=== SÉRIE D'EXERCICES ===
A – Reproduisez fidèlement l'extrait sur les sanctions contre l'Iran, à partir des mots « Les sanctions américaines » et jusqu'aux mots « impliquées avec l'Iran. » inclus.
B – D'après l'extrait sur les sanctions contre l'Iran, quel montant Banque Misr UAE a-t-elle traité au cours des deux dernières années ?

=== EXTRAIT PROPOSÉ ===
# # #
La décision du Trésor de révoquer l'accès de Banque Misr UAE aux institutions financières américaines s'inscrit dans le cadre d'une campagne de sanctions plus large visant à isoler économiquement l'Iran. Au cours des deux dernières années, Banque Misr UAE a traité environ 1,8 milliard de dollars pour environ 100 entreprises liées au réseau bancaire clandestin de l'Iran.
Cette action fait suite au lancement de l'« Opération Outcast Économique » par le secrétaire au Trésor Scott Bessent, qui a indiqué que d'autres sanctions seraient annoncées prochainement.
Les sanctions comprenaient également la mise sur liste noire de Reza Mohammad Taeedi, le directeur général de la Bank Melli d'Iran à Dubaï, et la cible de Kameng Trading Limited à Hong Kong pour des activités présumées de blanchiment d'argent liées au pétrole iranien.
Les sanctions américaines visent à perturber les revenus pétroliers de l'Iran, qui sont vitaux pour son économie, surtout alors que la Chine reste son principal client.
Bessent a souligné qu'aucune entité facilitant des transactions pour le pétrole iranien ne serait exemptée des sanctions américaines, indiquant un potentiel d'implications plus larges pour les institutions financières internationales impliquées avec l'Iran.
# # #
=== SUPPORTS PRÉSENTÉS ===
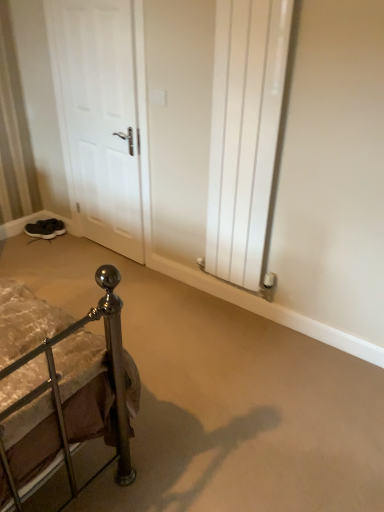
Where is `vacant space to the left of white matte door at left`? Image resolution: width=384 pixels, height=512 pixels. vacant space to the left of white matte door at left is located at coordinates (60, 252).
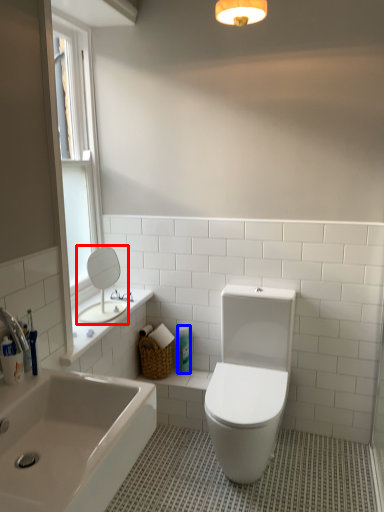
Question: Among these objects, which one is nearest to the camera, mirror (highlighted by a red box) or toiletry (highlighted by a blue box)?

Choices:
 (A) mirror
 (B) toiletry

Answer: (A)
# # #
=== RÉPONSES AUX CONSIGNES ===
A –
Les sanctions américaines visent à perturber les revenus pétroliers de l'Iran, qui sont vitaux pour son économie, surtout alors que la Chine reste son principal client.
Bessent a souligné qu'aucune entité facilitant des transactions pour le pétrole iranien ne serait exemptée des sanctions américaines, indiquant un potentiel d'implications plus larges pour les institutions financières internationales impliquées avec l'Iran.

B – Environ 1,8 milliard de dollars.